■ Exercício 1:
Extraia dos registros, sem qualquer alteração, as linhas que começam na que contém "1. 능동적으로 자산관리" e seguem até o final dos registros, com ambas as extremidades incluídas.

■ Trecho do documento:
***

Ana estudou em uma escola pública e traz consigo boas recordações da formação:

“Eu fui fazer magistério e a experiência que eu tenho... assim... do magistério ela é muito

boa... Eu fiz o magistério na rua Alexandre de Gusmão no Ipiranga... Os meus professores

eram muito bons... E foi um magistério assim muito bem feito onde a gente tinha muita

prática... Isso ajudou demais (turno 12)... ”. Embora tenha relatado coisas positivas sobre o

curso, explica o quanto o retorno foi difícil:

Quando eu entrei para fazer o magistério eu tinha mais idade do que as outras meninas... Elas eram adolescentes... Eu não era mais adolescente... No primeiro momento eu fui muito rejeitada... Pela idade... Porque o aluno jovem…ele rejeita... Mas eu me superei tanto que no fim elas me pediam explicação... explicações das matérias... de física... de estatística e eu acabava passando pra elas... Então... nesse momento eu fui muito bem... No meu curso de magistério minhas notas eram as maiores... Mas eu ficava até de madrugada… Porque eu tinha que esperar… Eu sabia que quando desse sete e meia... oito horas eu tinha minha vida de casa... os filhos... minhas coisas... Então eu tinha de estudar de madrugada... ler os livros de madrugada... fazer os trabalhos de… eu chamava o pessoal da minha classe pra fazer os trabalhos em grupo (entrevista, APÊNDICE A, turno 32)

***

■ Exercício 2:
Segundo o trecho sobre a formação de Ana, em que rua ela fez o magistério?

(Entradas de dados armazenadas)
***

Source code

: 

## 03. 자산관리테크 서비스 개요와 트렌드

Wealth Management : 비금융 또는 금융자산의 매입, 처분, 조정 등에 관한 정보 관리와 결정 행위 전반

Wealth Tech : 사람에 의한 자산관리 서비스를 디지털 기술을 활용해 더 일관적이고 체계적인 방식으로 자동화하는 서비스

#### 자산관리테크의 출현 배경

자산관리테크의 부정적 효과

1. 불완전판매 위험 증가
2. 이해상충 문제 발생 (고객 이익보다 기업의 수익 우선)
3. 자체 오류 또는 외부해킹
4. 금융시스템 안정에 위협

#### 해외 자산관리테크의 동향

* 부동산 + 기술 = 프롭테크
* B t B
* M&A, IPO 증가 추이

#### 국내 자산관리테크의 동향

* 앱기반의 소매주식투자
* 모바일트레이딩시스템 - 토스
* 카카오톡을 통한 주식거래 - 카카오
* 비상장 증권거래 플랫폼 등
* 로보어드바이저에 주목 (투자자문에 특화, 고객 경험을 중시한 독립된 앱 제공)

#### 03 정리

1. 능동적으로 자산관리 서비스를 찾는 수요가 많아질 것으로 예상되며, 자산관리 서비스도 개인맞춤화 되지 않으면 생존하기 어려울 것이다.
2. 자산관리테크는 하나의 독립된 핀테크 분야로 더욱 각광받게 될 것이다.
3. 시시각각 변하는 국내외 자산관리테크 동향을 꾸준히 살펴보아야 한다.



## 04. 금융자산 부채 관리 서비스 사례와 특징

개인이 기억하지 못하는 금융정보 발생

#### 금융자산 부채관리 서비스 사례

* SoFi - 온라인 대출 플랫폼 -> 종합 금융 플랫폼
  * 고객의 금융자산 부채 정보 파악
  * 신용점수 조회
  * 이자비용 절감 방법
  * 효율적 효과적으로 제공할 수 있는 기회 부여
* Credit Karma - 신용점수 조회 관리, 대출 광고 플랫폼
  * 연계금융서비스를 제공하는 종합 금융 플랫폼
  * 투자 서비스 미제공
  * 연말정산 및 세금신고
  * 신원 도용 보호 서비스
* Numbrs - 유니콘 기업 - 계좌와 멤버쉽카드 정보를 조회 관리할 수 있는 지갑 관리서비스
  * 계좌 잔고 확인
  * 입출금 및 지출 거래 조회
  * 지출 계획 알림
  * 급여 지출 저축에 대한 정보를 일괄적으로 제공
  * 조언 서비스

***

■ Resposta esperada 1:
1. 능동적으로 자산관리 서비스를 찾는 수요가 많아질 것으로 예상되며, 자산관리 서비스도 개인맞춤화 되지 않으면 생존하기 어려울 것이다.
2. 자산관리테크는 하나의 독립된 핀테크 분야로 더욱 각광받게 될 것이다.
3. 시시각각 변하는 국내외 자산관리테크 동향을 꾸준히 살펴보아야 한다.



## 04. 금융자산 부채 관리 서비스 사례와 특징

개인이 기억하지 못하는 금융정보 발생

#### 금융자산 부채관리 서비스 사례

* SoFi - 온라인 대출 플랫폼 -> 종합 금융 플랫폼
  * 고객의 금융자산 부채 정보 파악
  * 신용점수 조회
  * 이자비용 절감 방법
  * 효율적 효과적으로 제공할 수 있는 기회 부여
* Credit Karma - 신용점수 조회 관리, 대출 광고 플랫폼
  * 연계금융서비스를 제공하는 종합 금융 플랫폼
  * 투자 서비스 미제공
  * 연말정산 및 세금신고
  * 신원 도용 보호 서비스
* Numbrs - 유니콘 기업 - 계좌와 멤버쉽카드 정보를 조회 관리할 수 있는 지갑 관리서비스
  * 계좌 잔고 확인
  * 입출금 및 지출 거래 조회
  * 지출 계획 알림
  * 급여 지출 저축에 대한 정보를 일괄적으로 제공
  * 조언 서비스

■ Resposta esperada 2:
Na rua Alexandre de Gusmão, no Ipiranga.